----- Bagian Teks

Tidaklah aneh kalau judul teks naskah tentang mite padi ini memiliki judul

yang berbeda, antara lain: Babad Sawergaloka, Wawacan Dewi Sri, Wawacan

Babarit, dan Wawacan Sulanjana. Judul yang paling dikenal oleh masyarakat

adalah Wawacan Sulanjana (Kalsum et al., 2001).

Apakah sikap masyarakat dalam kehati-hatian terhadap padi, seperti

dipaparkan sebelumnya, ada kaitannya dengan mite yang terkandung di

dalam Wawacan Sulanjana itu? Walaupun bentuk wawacan dalam khazanah

keksusastraan Sunda baru muncul sekitar abad ke-17, namun mite padi sudah

ada dalam periode yang sangat tua. Menurut Johannes Jacobus Ras (1968), cerita

Sri-Sedana merupakan mite nenek moyang dari masyarakat primitif di Jawa.

Oleh karenanya dalam Wawacan Sulanjana, walaupun kisah keseluruhan dapat

difahami, namun detil-detil bacaan di sana-sini seringkali tidak dapat difahami,

antara lain tokoh utama Sulanjana dengan ada pula nama Sri – Sedana yang

muncul begitu saja tanpa ada kaitan dengan kisah.

Tampaknya mite ini sudah ada sejak zaman kuno sehingga para penyandang

aktif dari kisah ini yang menjadi para penerima dari generasi setiap zaman

tidak mengetahui lagi makna kata atau unsur kepercayaan yang berada di

dalamnya. Hal ini nampak juga pada istilah-istilah ritual dan penanaman,

memiliki kata-kata arkhaik, berasal dari bahasa kuno, yang hanya digunakan

pada peristiwa pertanian, contohnya antara lain: mitembeyan, dari tembey artinya

”mulai”; dan tandur artinya ”menanam”. Ketika membajak, muncul kata mideur,

dari umideur yang artinya ”berkeliling”; dan kiya-kiya, dari gya yang artinya

”cepat”. Mite padi ini merupakan perjalanan hidup Dewi Sri sampai kepada

penjelmaannya menjadi tanam-tanaman yang sangat berguna bagi manusia,

terutama padi. Antara kisah dan perilaku masyarakat dengan mantra-mantra

merupakan mata rantai dari kepercayaan yang sangat kuno.

----------

* [Tujuan Tugas]:
Lanjutkan teks tentang mite padi dan Wawacan Sulanjana di atas, mulai setelah kalimat terakhirnya.

----- Informasi yang Diberikan

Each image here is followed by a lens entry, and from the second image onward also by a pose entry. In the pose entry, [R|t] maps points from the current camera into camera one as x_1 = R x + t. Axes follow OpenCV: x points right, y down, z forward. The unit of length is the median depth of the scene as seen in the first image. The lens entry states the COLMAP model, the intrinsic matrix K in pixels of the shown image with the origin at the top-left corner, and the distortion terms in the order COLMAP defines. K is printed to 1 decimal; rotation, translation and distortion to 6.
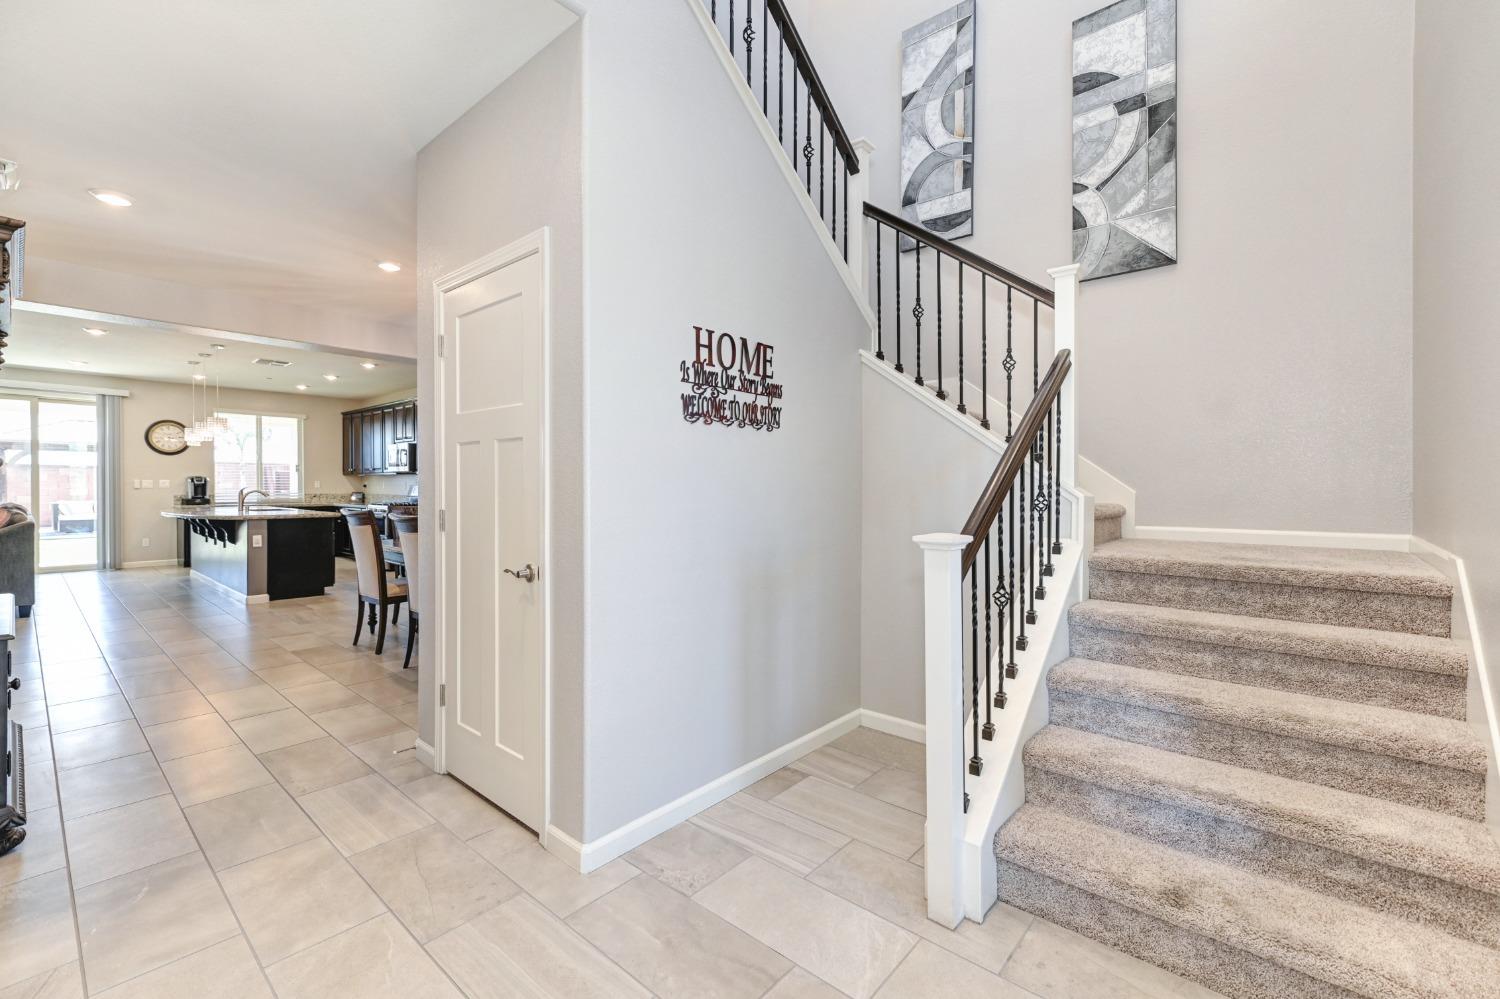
lens RADIAL K [[633.2, 0, 750.0], [0, 633.2, 499.5], [0, 0, 1]] dist [-0.000248, -0.000199]
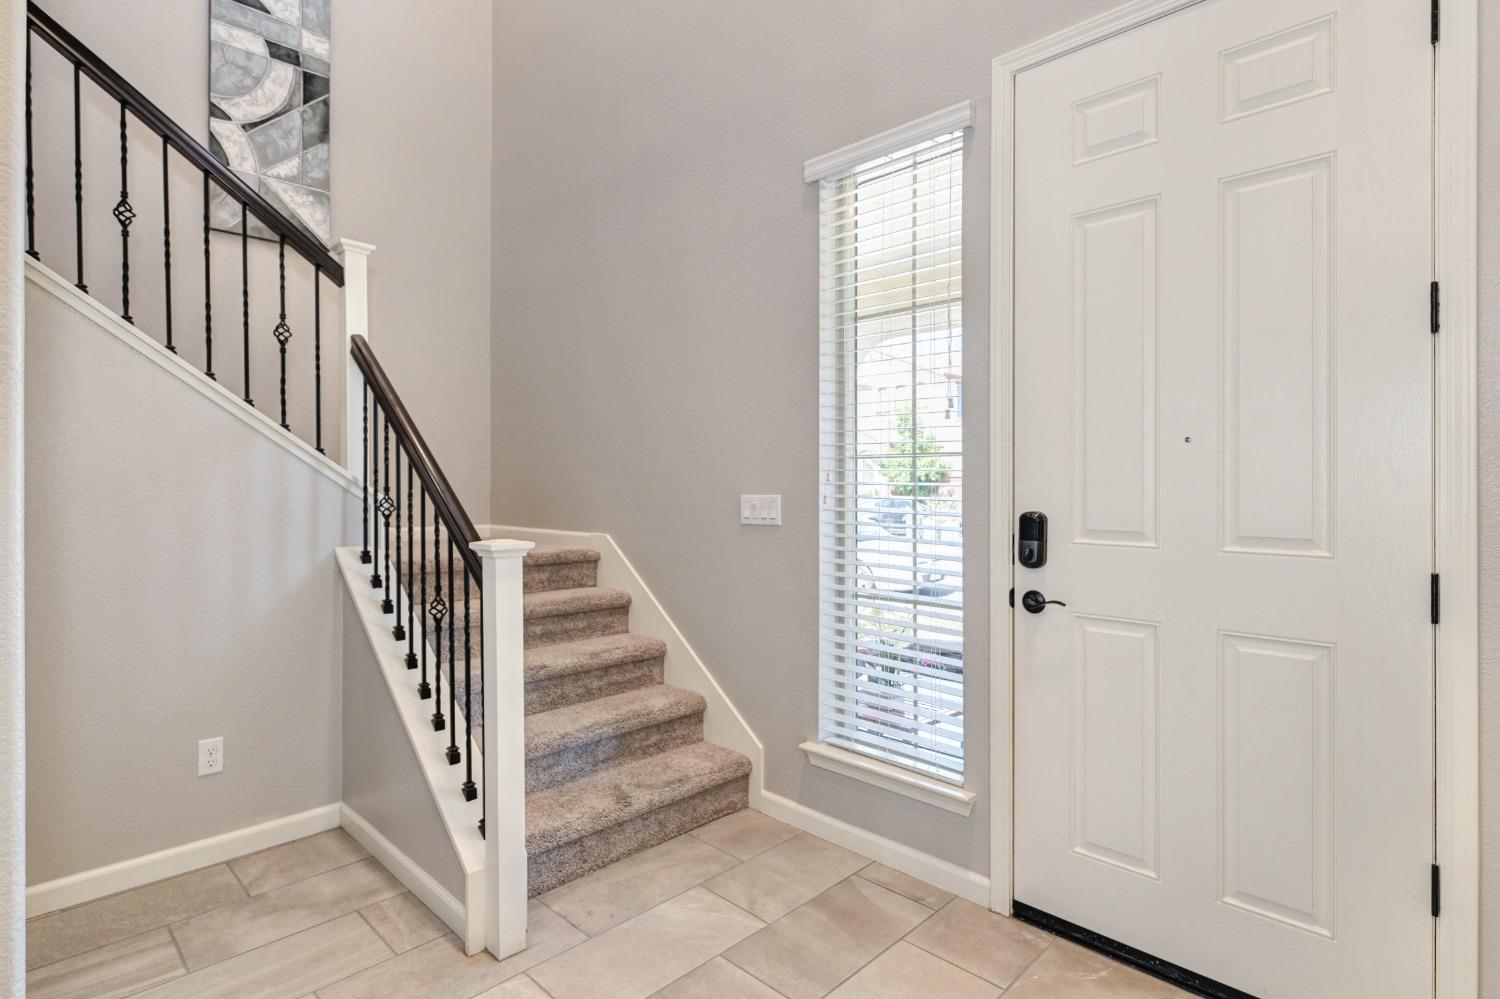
lens RADIAL K [[754.9, 0, 746.7], [0, 754.9, 490.7], [0, 0, 1]] dist [0.002676, 0.000087]
pose [[0.063577, -0.013007, 0.997892, -0.430326], [0.012558, 0.999846, 0.012233, -0.020357], [-0.997898, 0.011754, 0.063730, 0.304115]]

----------

* [Jawaban Latihan]:
Tokoh penting dalam kisah ini sebenarnya adalah Dewi Sri, namun sangat

sedikit masyarakat yang menyebutnya sebagai Wawacan Dewi Sri. Dalam tradisi

sastra Sunda Lama, terdapat tokoh-tokoh penting wanita. Dalam pemberian

judul karya, tokoh wanita ini tergeser oleh tokoh laki laki, contoh antara lain

Wawacan Purnama Alam, Wawacan Suryaningrat, dan Wawacan Danumaya. Namanama

tersebut merupakan suami dari tokoh-tokoh wanita yang luar biasa.

Seperti disebut sebelumnya bahwa Nyi Sri atau Puhaci/Pohaci digunakan

untuk menyebut nama padi. Puhaci kemungkinan berasal dari kata Pwah Aci

yang disebut-sebut pada mantra padi. Dewi Sri menempati tempat tinggi

dalam alam kepercayaan masyarakat kuno yang fenomenanya masih nampak

pada masa kini. Dalam kosmologi masyarakat Kanekes di Baduy, Banten, ada

tiga Buwana atau Dunia, yang tertinggi dinamakan Buwana Nyungcung, yaitu

persemayaman Nu Ngersakeun atau ”Yang Maha Pencipta”. Persemayaman

Sunan Ambu dengan Nyi Pohaci Sanghiyang Asri sangat dekat dengan

Buwana Nyungcung, yakni sagorolong jeruk nipis atau ”sejauh gelinding jeruk

nipis”(Danasasmita et al., 1986:78).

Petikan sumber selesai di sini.